GOAL OF THE EXERCISE |
Would you copy the entries that follow exactly, leaving out every picture?

BEGIN THE RECORDS

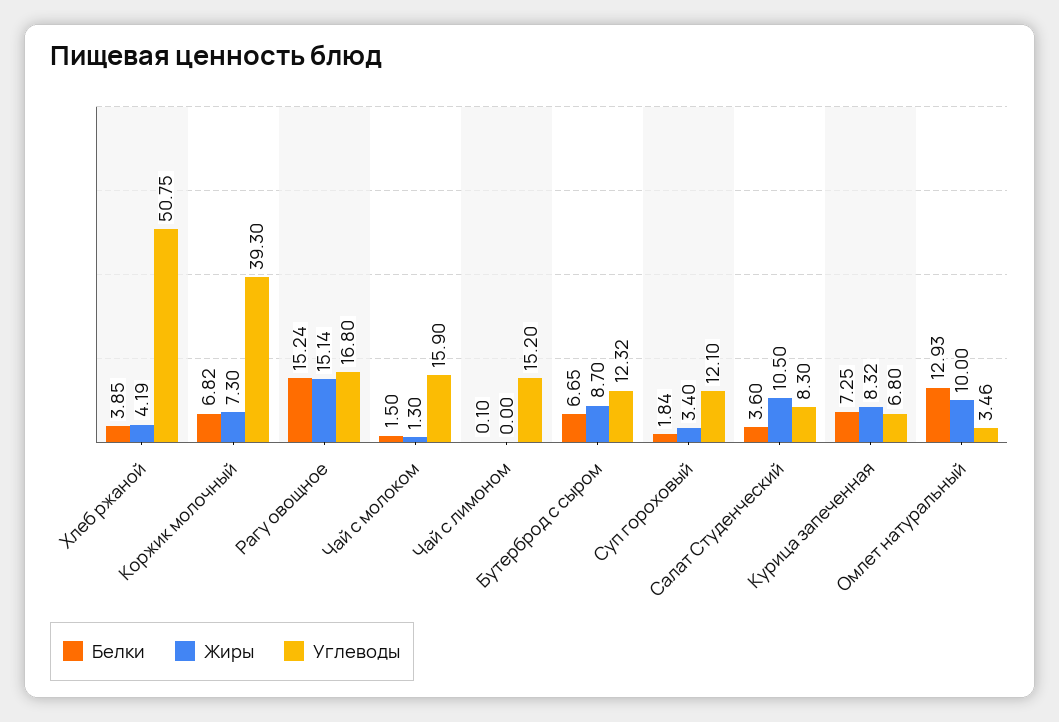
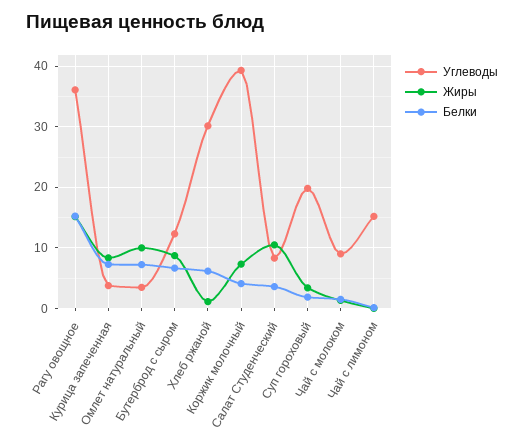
Белки, Хлеб ржаной: 3.85 -> 6
Жиры, Хлеб ржаной: 4.19 -> 1
Углеводы, Хлеб ржаной: 50.75 -> 30
Белки, Коржик молочный: 6.82 -> 4
Углеводы, Рагу овощное: 16.8 -> 36
Углеводы, Чай с молоком: 15.9 -> 9
Углеводы, Суп гороховый: 12.1 -> 20
Углеводы, Курица запеченная: 6.8 -> 4
Белки, Омлет натуральный: 12.93 -> 7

END THE RECORDS

RESULT |
Белки, Хлеб ржаной: 3.85 -> 6
Жиры, Хлеб ржаной: 4.19 -> 1
Углеводы, Хлеб ржаной: 50.75 -> 30
Белки, Коржик молочный: 6.82 -> 4
Углеводы, Рагу овощное: 16.8 -> 36
Углеводы, Чай с молоком: 15.9 -> 9
Углеводы, Суп гороховый: 12.1 -> 20
Углеводы, Курица запеченная: 6.8 -> 4
Белки, Омлет натуральный: 12.93 -> 7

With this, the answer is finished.